**Supplied passage**

____

An IVA is a legally binding, court-approved agreement between the individual and
his/her creditors, under which the individual agrees to make fixed monthly
payments, generally over a five-year period.
IVAs must be supervised by an IP and have many advantages for both the debtor
and creditors. The debtor avoids bankruptcy which can be of particular
importance for home owners or those employed in occupations where bankruptcy
would be highly disadvantageous. The IVA conveys a legal obligation on the
creditors to freeze all interest and charges and, subject to adherence of the
terms by the debtor, to write off any outstanding debts after expiration of the
fixed period. An IVA therefore provides both certainty to and reduced pressure
on the individual.
From the creditors' side, the attractiveness of an IVA is the ability to
forecast a higher return than in bankruptcy combined with lower administrative
costs compared to traditional debt collection. This is driven by a legal
obligation on the part of the debtor to make fixed monthly payments, or to
introduce other funds, which have been assessed by Accuma Insolvency
Practitioners (AIP), one of the Group's trading subsidiaries, as being
affordable and sustainable.

____

**Dataset content**

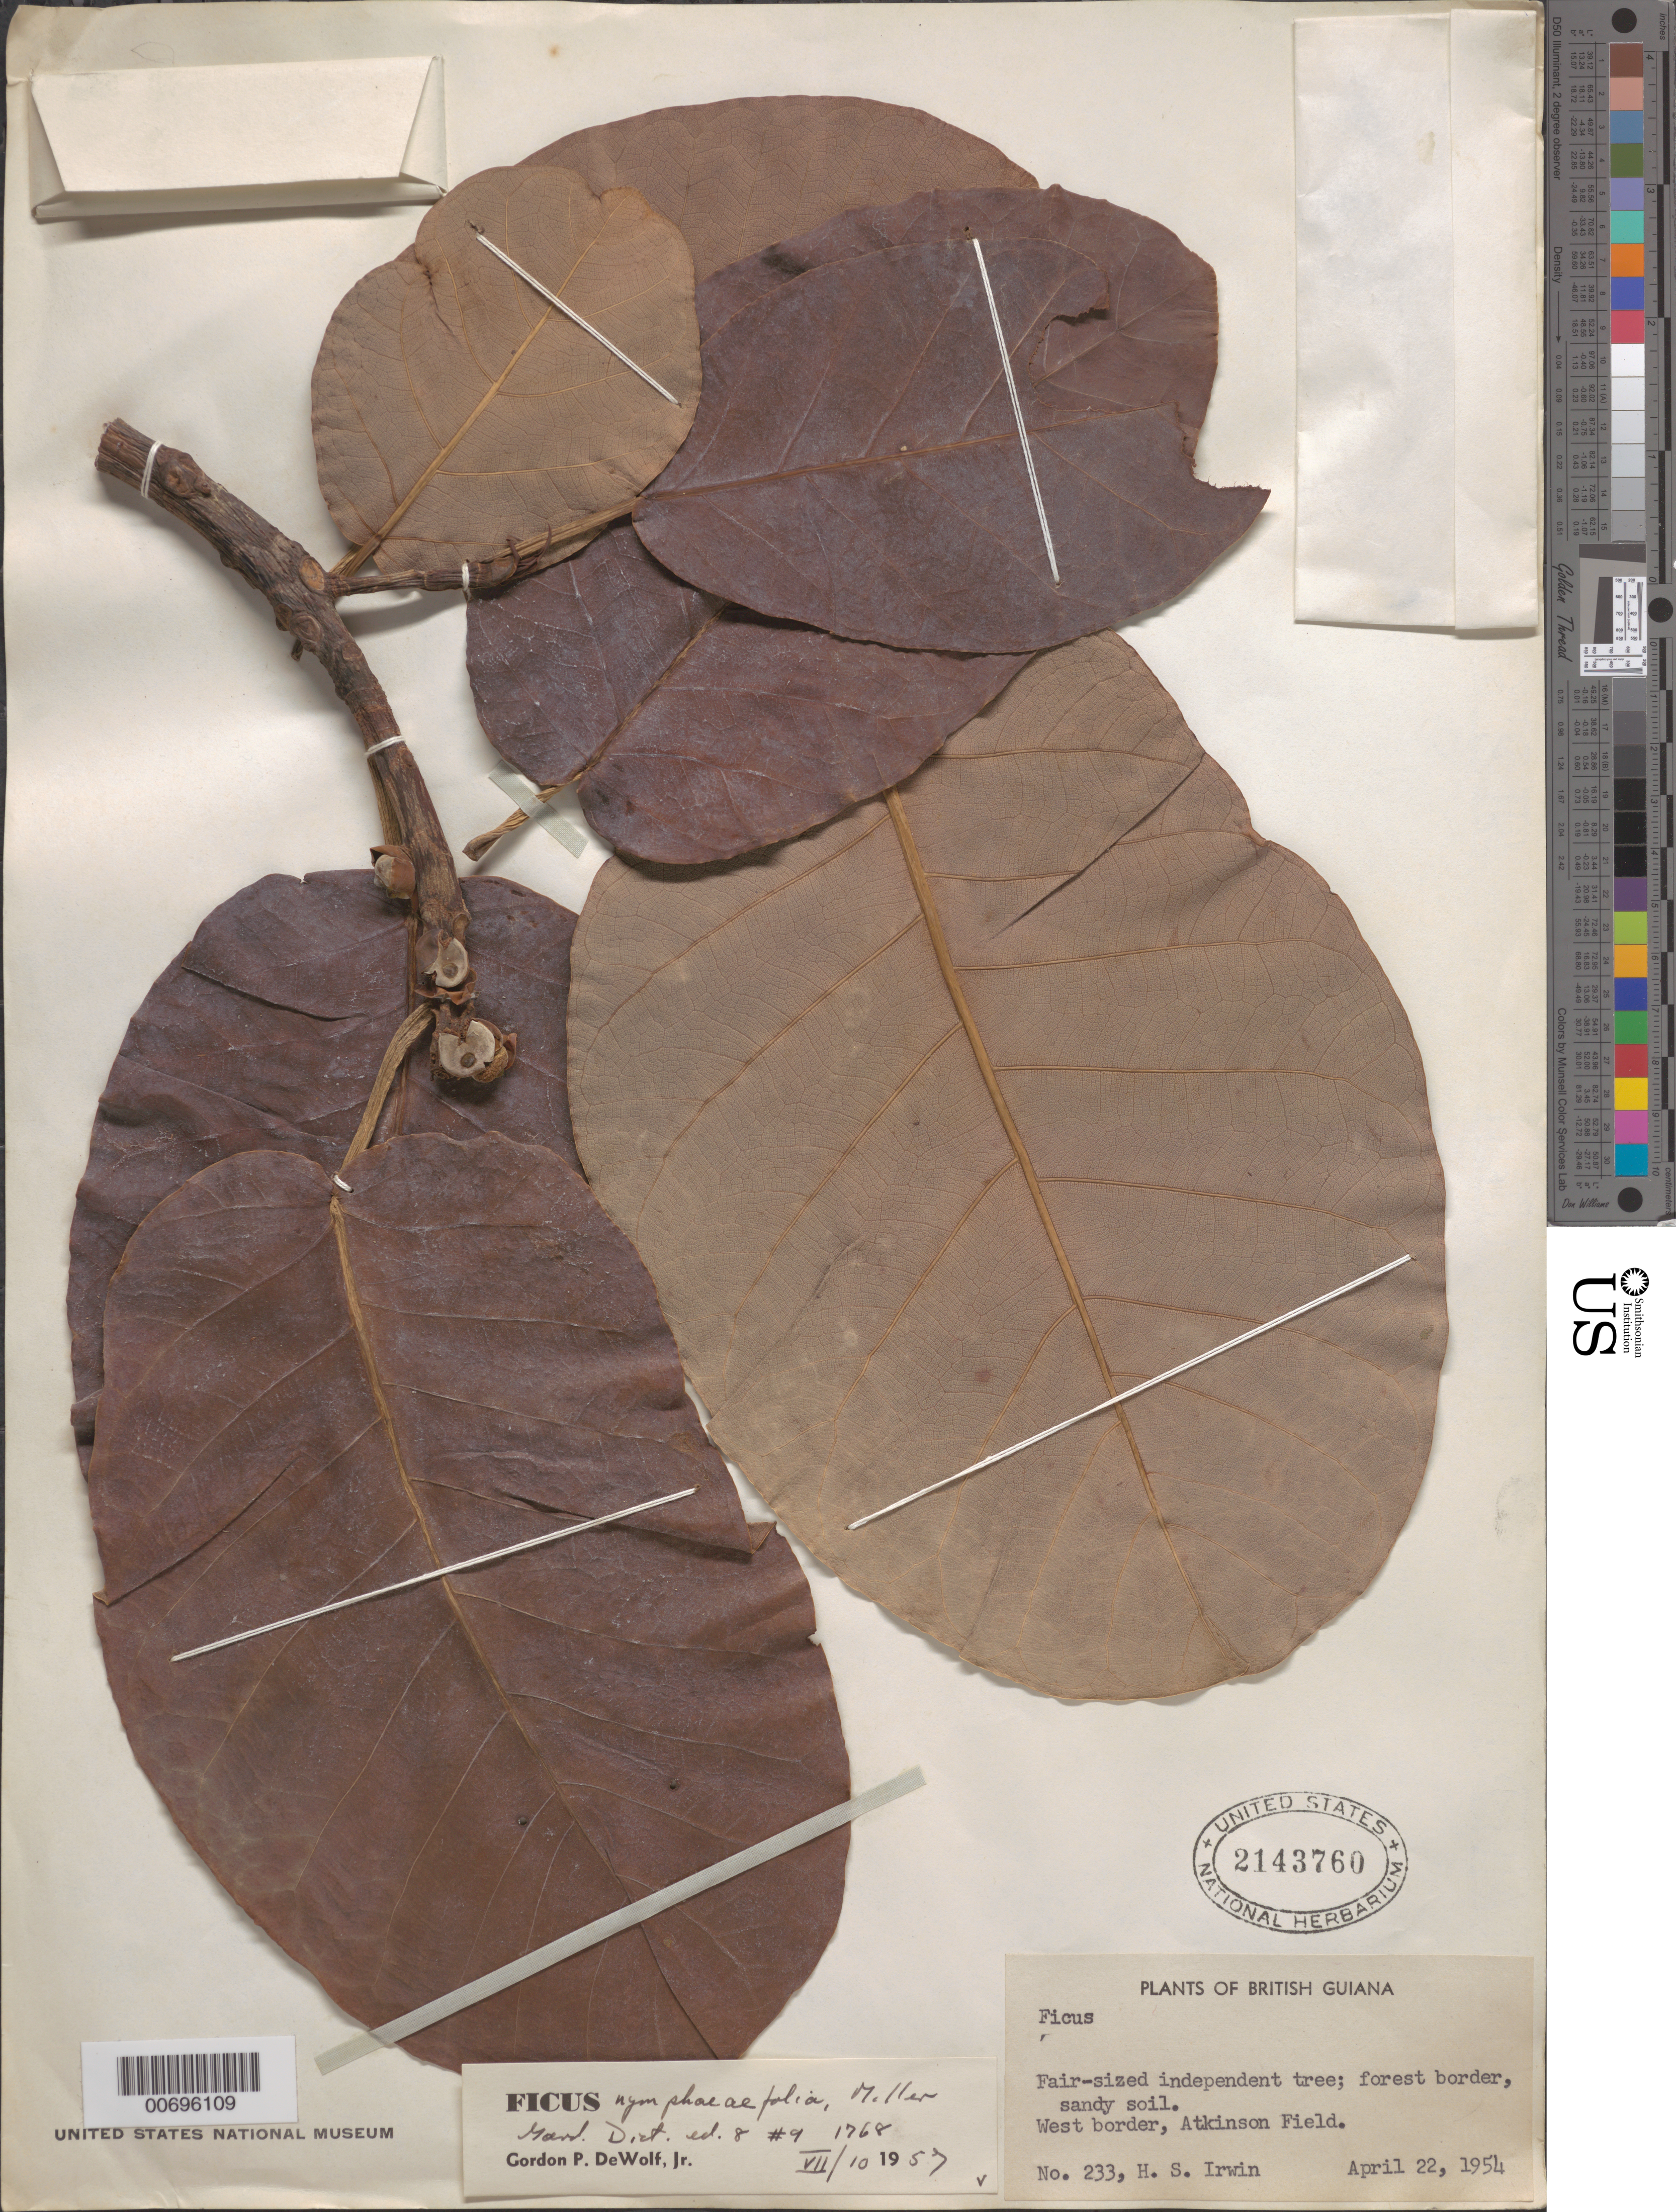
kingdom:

____

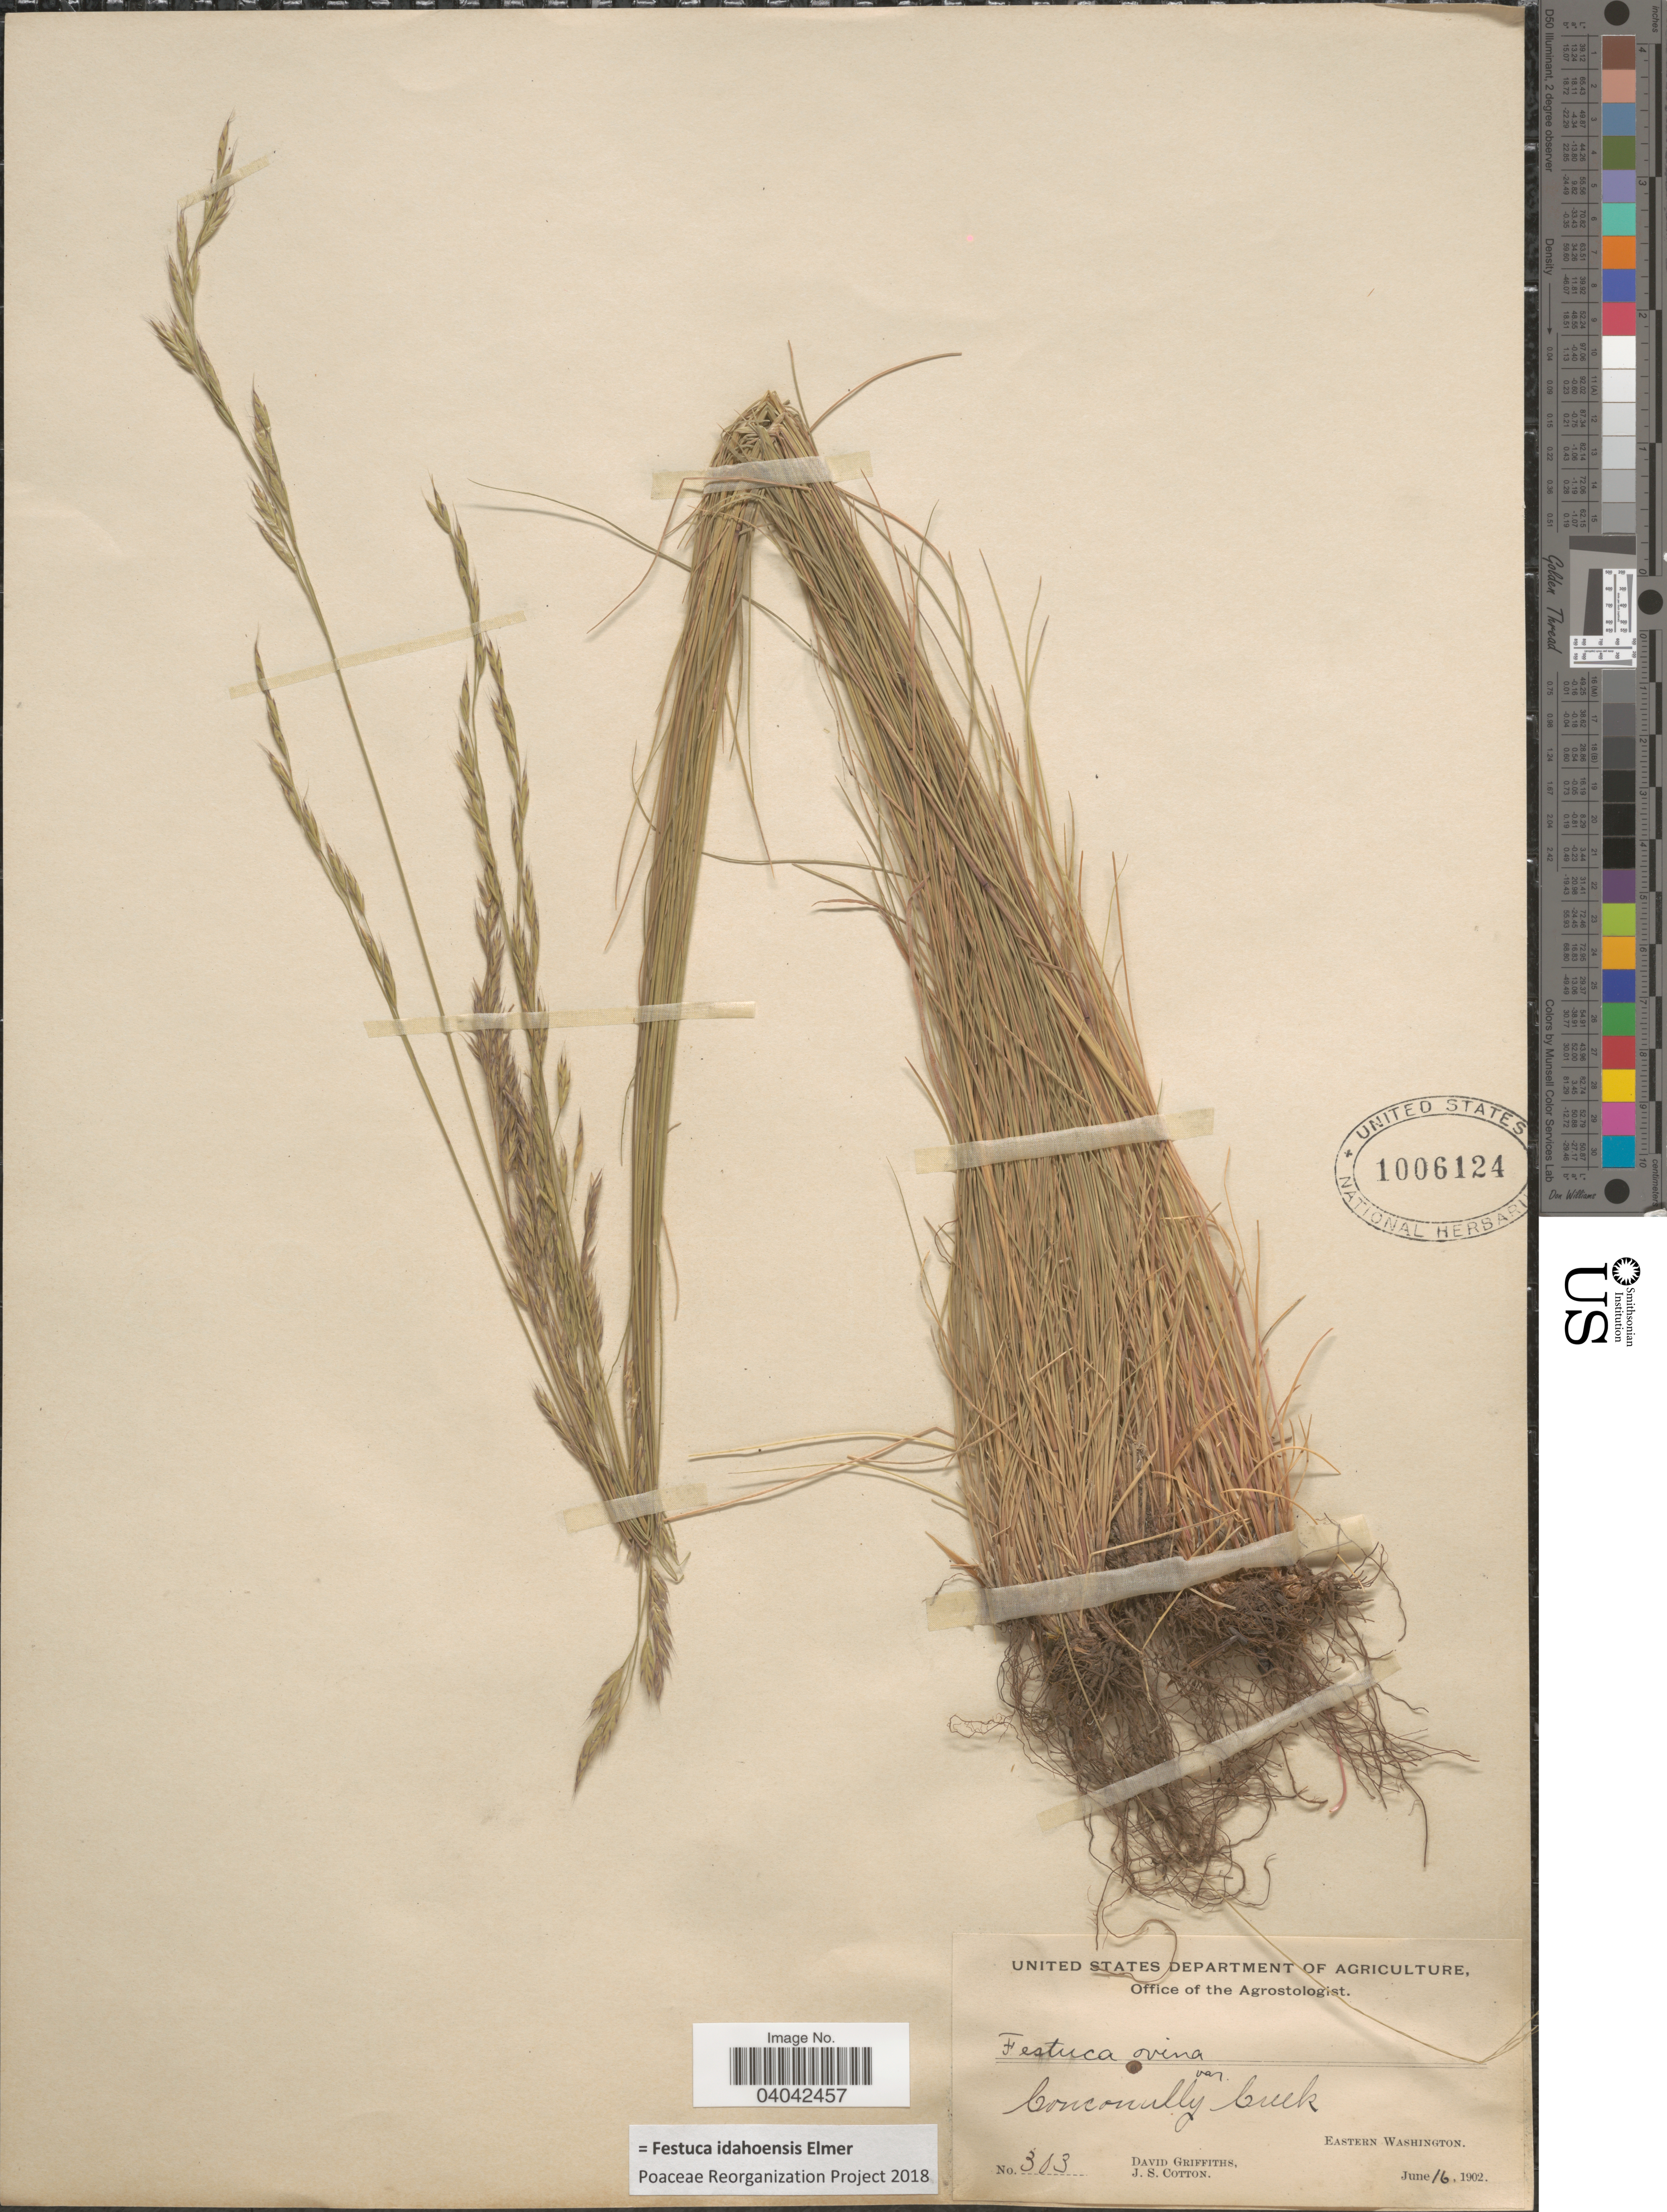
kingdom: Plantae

____

**Problems and tasks**
[a] According to the IVA passage, over what period are the fixed monthly payments generally made?
[b] Please reproduce everything in the IVA passage from "From the creditors'" down to "affordable and sustainable.".
[c] Translate this sentence from the IVA passage into French: "An IVA therefore provides both certainty to and reduced pressure on the individual."
The lines in the two blocks are separate material from the IVA passage.

**Written answers**
[a] Generally over a five-year period.

[b]
From the creditors' side, the attractiveness of an IVA is the ability to
forecast a higher return than in bankruptcy combined with lower administrative
costs compared to traditional debt collection. This is driven by a legal
obligation on the part of the debtor to make fixed monthly payments, or to
introduce other funds, which have been assessed by Accuma Insolvency
Practitioners (AIP), one of the Group's trading subsidiaries, as being
affordable and sustainable.

[c] Un IVA apporte donc à la personne à la fois de la certitude et une pression réduite.